HW 11a help & hint
#1 A hand holding a rope moves up and down to create a transverse wave on the rope.
The hand completes an oscillation in 1.9 s, and the wave travels along the string at 1 m/s.
The amplitude of the wave is 0.05 m.
a.) Find the frequency at which the crests pass a given point in space.
b.) Find the distance between two adjacent crests on the wave.
c.) There is a blue spot drawn onto the rope with a magic marker. Find the distance this
spot travels in one period.
d.) If the mass per unit length of the string is 8•10-4 kg/m, what is the tension in the string?
Someone asked:
"I am having trouble for 1c and d
c)isnt it just distance = vT, which would be 1m/s times 1.9s?
d)isnt it F= v^2/mass per unit of length?
Im not sure what im missing here..."
My answers:
Recall that we talked during the class. when wave travels, the media stay where they are.
When we play the "people wave", each person stay at their seat and just oscillate up and
down following the front person, so that the "wave" is spread out but each of us are still
there.
So the media doesn't move as the speed of wave. The media particles only oscillate with
amplitude A around their equilibrium center.
In each period of wave, object oscillating will cover a distance of 4A, but not go all the
way to distance of vT.
v=sqrt(F/mass per-unit-length), do math a little more carefully, you find that
v^2=F/(mass per unit length)
and F=_____________________ = ______
ALso pay attention to unit. Convert them to SI unit first.
Someone asked: Does this mean that distance is only related to amplitude?
Man, Weining:
a transverse wave:
For example, wave propagates in horizontal direction, but the string (spots on string)
oscillate in vertical direction.
Wavelength in horizontal direction.
Amplitude in vertical direction.
b.) Find the distance between two adjacent crests on the wave.
This distance is wavelength in the wave moving direction. Not related to amplitude.
c.) There is a blue spot drawn onto the rope with a magic marker. Find the distance this
spot travels in one period.
This distance is the distance of oscillation (vertical) for a single spot on the string. This is
only related to amplitude.
#2 A nylon guitar string has a linear density of 7.2g/m and is under a tension of 146N.
The fixed supports are 90cm apart. The string is oscillating in the standing wave pattern
shown below.
a.)Speed
student: I went to a help session and we used
v=sqrt(F/(m/L))
F=146N and m/L=7.2g/m. i used that equation with those numbers and it was wrong. can
you please tell me what i am doing wrong?
Man, Weining:
The key point is that you need to work on right units. convert g to kg, and cm to m
you have to change 7 g/m to kg/m
7 g/m is how many kg/m?
Only if you convert to SI unit: kg and meter,
you will get speed in SI unit m/s
waves travel pretty fast in thin strings like that.
Student: For part B it asks you to find the wavelength in cm. I thought wavelength was 2
times L. 2*90cm= 180 cm is wrong.
how am i supposed to find the wavelength?
Man, Weining: look at the pattern shown in the picture.
Recall what you saw in the class.
2 times L is the first harmonic wavelength.
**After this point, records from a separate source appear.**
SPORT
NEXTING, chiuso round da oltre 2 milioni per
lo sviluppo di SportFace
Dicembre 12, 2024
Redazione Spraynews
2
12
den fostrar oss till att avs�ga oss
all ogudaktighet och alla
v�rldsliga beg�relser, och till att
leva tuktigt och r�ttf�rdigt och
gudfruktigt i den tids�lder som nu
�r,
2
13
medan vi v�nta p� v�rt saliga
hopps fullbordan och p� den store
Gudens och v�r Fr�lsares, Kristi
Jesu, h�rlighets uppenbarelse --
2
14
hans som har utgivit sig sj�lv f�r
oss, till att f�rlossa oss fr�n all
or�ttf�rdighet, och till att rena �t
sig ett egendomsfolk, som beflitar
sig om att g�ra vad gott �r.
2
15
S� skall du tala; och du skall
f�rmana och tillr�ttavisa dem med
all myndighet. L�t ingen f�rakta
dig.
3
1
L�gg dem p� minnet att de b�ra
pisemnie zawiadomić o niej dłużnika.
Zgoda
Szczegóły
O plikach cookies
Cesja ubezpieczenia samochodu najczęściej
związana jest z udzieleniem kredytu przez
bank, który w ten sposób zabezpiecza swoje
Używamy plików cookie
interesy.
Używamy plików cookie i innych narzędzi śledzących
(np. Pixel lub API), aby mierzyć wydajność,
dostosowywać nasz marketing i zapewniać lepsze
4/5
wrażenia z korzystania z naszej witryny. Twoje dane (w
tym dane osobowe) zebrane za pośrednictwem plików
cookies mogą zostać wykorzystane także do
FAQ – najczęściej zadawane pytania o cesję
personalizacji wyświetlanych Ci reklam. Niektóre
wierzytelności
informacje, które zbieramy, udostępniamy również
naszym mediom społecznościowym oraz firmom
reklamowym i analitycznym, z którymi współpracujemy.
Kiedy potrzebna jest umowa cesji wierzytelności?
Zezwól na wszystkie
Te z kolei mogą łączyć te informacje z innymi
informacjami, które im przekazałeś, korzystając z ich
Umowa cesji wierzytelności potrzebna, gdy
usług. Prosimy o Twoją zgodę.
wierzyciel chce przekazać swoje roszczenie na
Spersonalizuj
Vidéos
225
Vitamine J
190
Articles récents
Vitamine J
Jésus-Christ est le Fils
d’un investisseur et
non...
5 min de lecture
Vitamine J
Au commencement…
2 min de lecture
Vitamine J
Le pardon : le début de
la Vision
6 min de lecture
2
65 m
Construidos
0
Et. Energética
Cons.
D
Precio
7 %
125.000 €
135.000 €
In that case from the left end to the fight end, it covers half wavelength and there are no
nodes in between.
And there can be many other harmonic wavelengths for the same string. wavelength =
2L/N,
N is a integer.
They ask you to find the wavelength of the wave pattern shown in the picture.
By looking the picture, you know how long is the string, (between both ends), you can
also see from the left end point to which point you covers a wavelength. You can see that
your wavelength is how much portion of L.....
same thing for the last question.
By looking at the picture, you can see that half wavelength is what portion of L.
And the total wavelength is more than L, which is equal to ______???
Attention that for pipe with one open end, wavelength = 4L/N. See the pictures on
textbook and on lecture notes.
#3 Attention that in question 3,
For pipes with one open end, wavelength = 4L / N ,where N are odd numbers
For question3a, you can read the figure to find out one L is how much wavelength and then find
out wavelength. Then frequency. For question 3b, you can look at your text book or my lecture
note to find out that for pipes with one closed end, the FUNDAMENTAL wavelength will be how
many times of pipe length. Notice that the close end must have a node, and the open end must
be crest (maximum).
hw 11 #5 (b),
It says that "recall the third harmonic in this case is standing wave with the second lowest
frequency) Why is "the third harmonic in this case is standing wave with the second
lowest frequency"?
My answer:
for pipes with one closed end, wavelength = 4L/ N, here N is a odd number
lowest wavelength = 4L
second lowest wavelength = 4L/3
It is called "the third harmonic", because it is the fundamental wavelength / by 3.
There is no second harmonic (4L/2) for this pipe.
It's just how it is called.
The Nth harmonic is respect to the fundamental wavelength.